→ **Conjunto de tarefas**:
• A. Responda, com base no excerto da página, às seguintes perguntas:
(i) Que parte do corpo doía à mãe de tanto dar beijos ao bebé?
(ii) Que idade tem a mãe no momento em que o texto é escrito?
(iii) Que data aparece no início do excerto?
• B. Disponha numa tabela Markdown, com as colunas N.º e Linha, apenas as linhas dos registos que vão desde a que contém "common name: Wild turkey" até à que contém "scientific name: Taraxacum officinale", ambas incluídas. Numere cada linha na coluna N.º e omita as linhas em branco.

10 de março de 2010

Ó Pastorinha de vitral e bruma

A minha mãe diz que na altura em que eu era bebé lhe doía a boca de me dar beijos. Não me lembro deles mas alguma parte minha deve ter saudades desse tempo porque sinto a falta de qualquer coisa que não sei exprimir, qualquer coisa leve e doce, um contacto, palavras, cheiros, uma espécie de ninho de que eu fosse o ovo feliz, o ovozito de nada, pintalgado, minúsculo.
É curioso: agora, que ela tem noventa anos, olho-a e não a vejo com a sua idade, vejo uma rapariga, igual à dos retratos antigos, alguns mais antigos que eu, às vezes contente, às vezes séria, ainda menina, ainda adolescente, ainda jovem mulher.

→ **Dados de entrada**:
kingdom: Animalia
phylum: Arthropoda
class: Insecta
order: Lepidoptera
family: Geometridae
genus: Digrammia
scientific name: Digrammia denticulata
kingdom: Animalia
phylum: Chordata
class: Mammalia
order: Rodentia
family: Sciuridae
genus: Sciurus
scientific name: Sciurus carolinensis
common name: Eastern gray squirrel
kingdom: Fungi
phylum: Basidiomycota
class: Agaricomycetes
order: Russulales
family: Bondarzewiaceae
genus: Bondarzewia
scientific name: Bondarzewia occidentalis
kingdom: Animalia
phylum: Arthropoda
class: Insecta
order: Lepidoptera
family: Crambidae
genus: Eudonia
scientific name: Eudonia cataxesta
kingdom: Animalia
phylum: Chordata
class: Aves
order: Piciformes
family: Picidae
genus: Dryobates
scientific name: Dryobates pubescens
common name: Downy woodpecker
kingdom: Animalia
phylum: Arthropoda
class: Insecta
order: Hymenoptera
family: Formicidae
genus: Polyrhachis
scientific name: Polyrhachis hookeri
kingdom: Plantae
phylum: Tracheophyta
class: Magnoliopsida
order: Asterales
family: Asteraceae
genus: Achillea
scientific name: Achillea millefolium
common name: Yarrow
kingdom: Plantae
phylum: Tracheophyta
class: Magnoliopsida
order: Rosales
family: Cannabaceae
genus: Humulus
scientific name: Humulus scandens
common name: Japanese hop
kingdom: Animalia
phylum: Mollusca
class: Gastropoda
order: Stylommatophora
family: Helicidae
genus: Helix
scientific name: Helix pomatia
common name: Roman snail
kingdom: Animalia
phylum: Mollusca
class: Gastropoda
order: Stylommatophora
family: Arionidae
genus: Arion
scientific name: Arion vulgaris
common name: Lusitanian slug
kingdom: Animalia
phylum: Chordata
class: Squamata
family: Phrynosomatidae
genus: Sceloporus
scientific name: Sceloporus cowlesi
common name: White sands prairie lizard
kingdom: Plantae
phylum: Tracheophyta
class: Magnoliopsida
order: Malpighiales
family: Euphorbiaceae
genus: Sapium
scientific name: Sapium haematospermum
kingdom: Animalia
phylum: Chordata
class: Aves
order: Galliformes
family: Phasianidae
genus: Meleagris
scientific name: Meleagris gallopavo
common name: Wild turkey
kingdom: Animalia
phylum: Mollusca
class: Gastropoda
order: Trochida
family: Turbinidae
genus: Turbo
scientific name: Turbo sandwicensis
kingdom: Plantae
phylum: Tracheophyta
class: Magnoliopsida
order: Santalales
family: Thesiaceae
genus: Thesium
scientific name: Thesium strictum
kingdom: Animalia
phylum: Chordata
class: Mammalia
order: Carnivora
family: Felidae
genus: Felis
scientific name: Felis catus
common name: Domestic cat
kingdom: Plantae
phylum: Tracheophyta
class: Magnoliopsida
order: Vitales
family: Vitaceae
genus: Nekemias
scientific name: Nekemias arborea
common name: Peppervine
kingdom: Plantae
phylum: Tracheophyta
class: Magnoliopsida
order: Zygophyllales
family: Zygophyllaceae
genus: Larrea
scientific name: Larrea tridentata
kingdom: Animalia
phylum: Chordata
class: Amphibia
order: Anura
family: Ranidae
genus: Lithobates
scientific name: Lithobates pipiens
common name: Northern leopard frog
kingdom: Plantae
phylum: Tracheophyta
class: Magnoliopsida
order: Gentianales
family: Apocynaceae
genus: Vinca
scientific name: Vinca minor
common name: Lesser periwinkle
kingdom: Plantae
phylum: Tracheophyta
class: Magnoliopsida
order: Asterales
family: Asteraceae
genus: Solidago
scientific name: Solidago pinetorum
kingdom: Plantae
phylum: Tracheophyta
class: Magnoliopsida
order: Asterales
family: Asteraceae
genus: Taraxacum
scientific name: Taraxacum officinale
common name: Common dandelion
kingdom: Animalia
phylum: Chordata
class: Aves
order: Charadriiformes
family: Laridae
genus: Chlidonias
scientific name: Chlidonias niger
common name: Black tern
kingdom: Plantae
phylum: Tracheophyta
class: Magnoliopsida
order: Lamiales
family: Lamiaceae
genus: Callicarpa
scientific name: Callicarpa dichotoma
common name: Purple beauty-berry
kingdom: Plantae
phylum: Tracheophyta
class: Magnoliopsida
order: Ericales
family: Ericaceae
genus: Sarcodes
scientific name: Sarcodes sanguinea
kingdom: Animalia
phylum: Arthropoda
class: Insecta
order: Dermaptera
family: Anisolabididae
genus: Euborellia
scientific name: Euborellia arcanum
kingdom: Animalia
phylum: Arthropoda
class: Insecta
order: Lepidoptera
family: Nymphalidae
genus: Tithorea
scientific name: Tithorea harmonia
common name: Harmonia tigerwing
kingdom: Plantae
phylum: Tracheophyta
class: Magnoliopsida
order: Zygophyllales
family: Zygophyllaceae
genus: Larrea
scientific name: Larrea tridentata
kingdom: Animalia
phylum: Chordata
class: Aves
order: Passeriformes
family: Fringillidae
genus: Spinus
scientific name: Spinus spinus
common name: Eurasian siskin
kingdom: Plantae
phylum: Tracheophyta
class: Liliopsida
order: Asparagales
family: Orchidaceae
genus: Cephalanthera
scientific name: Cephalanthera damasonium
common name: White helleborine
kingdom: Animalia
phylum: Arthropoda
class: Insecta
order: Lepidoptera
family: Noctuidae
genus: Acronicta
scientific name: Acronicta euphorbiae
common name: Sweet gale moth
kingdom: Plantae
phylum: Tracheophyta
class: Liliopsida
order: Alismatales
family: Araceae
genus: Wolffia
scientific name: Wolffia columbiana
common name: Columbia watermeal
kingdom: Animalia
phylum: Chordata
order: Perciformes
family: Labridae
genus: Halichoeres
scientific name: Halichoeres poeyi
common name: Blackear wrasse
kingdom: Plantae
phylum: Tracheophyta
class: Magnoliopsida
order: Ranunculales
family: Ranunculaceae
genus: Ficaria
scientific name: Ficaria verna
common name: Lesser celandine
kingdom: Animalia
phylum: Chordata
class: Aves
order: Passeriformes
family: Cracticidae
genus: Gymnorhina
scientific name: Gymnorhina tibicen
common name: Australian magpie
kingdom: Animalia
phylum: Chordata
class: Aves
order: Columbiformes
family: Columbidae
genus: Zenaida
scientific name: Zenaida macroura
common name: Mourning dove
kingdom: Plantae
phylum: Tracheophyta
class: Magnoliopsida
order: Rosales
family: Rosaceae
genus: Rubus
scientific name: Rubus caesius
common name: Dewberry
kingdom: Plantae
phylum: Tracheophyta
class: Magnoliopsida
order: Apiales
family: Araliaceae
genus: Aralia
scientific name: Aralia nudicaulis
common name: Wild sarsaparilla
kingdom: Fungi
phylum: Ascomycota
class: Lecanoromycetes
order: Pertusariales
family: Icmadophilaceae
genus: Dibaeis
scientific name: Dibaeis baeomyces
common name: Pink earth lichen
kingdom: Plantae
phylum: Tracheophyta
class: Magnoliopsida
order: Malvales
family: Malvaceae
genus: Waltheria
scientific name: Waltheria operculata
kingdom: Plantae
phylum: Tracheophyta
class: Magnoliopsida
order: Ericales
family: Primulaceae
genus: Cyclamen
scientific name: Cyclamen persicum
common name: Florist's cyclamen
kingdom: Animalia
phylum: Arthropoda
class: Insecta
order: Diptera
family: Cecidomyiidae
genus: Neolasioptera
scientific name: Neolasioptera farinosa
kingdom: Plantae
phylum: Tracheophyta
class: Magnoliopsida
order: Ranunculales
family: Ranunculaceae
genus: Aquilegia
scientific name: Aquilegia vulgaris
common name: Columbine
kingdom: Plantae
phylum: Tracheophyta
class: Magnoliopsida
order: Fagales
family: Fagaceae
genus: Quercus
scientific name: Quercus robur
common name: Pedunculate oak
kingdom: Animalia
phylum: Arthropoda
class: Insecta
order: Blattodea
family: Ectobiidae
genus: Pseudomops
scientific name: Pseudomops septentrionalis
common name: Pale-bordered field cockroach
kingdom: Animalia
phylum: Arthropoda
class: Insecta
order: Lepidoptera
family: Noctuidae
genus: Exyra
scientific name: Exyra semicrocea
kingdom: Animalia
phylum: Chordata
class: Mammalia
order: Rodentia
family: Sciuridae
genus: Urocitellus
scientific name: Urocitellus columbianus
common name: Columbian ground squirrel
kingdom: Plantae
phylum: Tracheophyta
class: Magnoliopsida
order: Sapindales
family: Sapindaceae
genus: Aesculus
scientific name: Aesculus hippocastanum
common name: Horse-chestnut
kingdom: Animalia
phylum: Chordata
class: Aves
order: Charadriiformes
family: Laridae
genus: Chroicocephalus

→ **Respostas às tarefas**:
• A.
(i) A boca.
(ii) Noventa anos.
(iii) 10 de março de 2010.

• B.
| N.º | Linha |
|---|---|
| 1 | common name: Wild turkey |
| 2 | kingdom: Animalia |
| 3 | phylum: Mollusca |
| 4 | class: Gastropoda |
| 5 | order: Trochida |
| 6 | family: Turbinidae |
| 7 | genus: Turbo |
| 8 | scientific name: Turbo sandwicensis |
| 9 | kingdom: Plantae |
| 10 | phylum: Tracheophyta |
| 11 | class: Magnoliopsida |
| 12 | order: Santalales |
| 13 | family: Thesiaceae |
| 14 | genus: Thesium |
| 15 | scientific name: Thesium strictum |
| 16 | kingdom: Animalia |
| 17 | phylum: Chordata |
| 18 | class: Mammalia |
| 19 | order: Carnivora |
| 20 | family: Felidae |
| 21 | genus: Felis |
| 22 | scientific name: Felis catus |
| 23 | common name: Domestic cat |
| 24 | kingdom: Plantae |
| 25 | phylum: Tracheophyta |
| 26 | class: Magnoliopsida |
| 27 | order: Vitales |
| 28 | family: Vitaceae |
| 29 | genus: Nekemias |
| 30 | scientific name: Nekemias arborea |
| 31 | common name: Peppervine |
| 32 | kingdom: Plantae |
| 33 | phylum: Tracheophyta |
| 34 | class: Magnoliopsida |
| 35 | order: Zygophyllales |
| 36 | family: Zygophyllaceae |
| 37 | genus: Larrea |
| 38 | scientific name: Larrea tridentata |
| 39 | kingdom: Animalia |
| 40 | phylum: Chordata |
| 41 | class: Amphibia |
| 42 | order: Anura |
| 43 | family: Ranidae |
| 44 | genus: Lithobates |
| 45 | scientific name: Lithobates pipiens |
| 46 | common name: Northern leopard frog |
| 47 | kingdom: Plantae |
| 48 | phylum: Tracheophyta |
| 49 | class: Magnoliopsida |
| 50 | order: Gentianales |
| 51 | family: Apocynaceae |
| 52 | genus: Vinca |
| 53 | scientific name: Vinca minor |
| 54 | common name: Lesser periwinkle |
| 55 | kingdom: Plantae |
| 56 | phylum: Tracheophyta |
| 57 | class: Magnoliopsida |
| 58 | order: Asterales |
| 59 | family: Asteraceae |
| 60 | genus: Solidago |
| 61 | scientific name: Solidago pinetorum |
| 62 | kingdom: Plantae |
| 63 | phylum: Tracheophyta |
| 64 | class: Magnoliopsida |
| 65 | order: Asterales |
| 66 | family: Asteraceae |
| 67 | genus: Taraxacum |
| 68 | scientific name: Taraxacum officinale |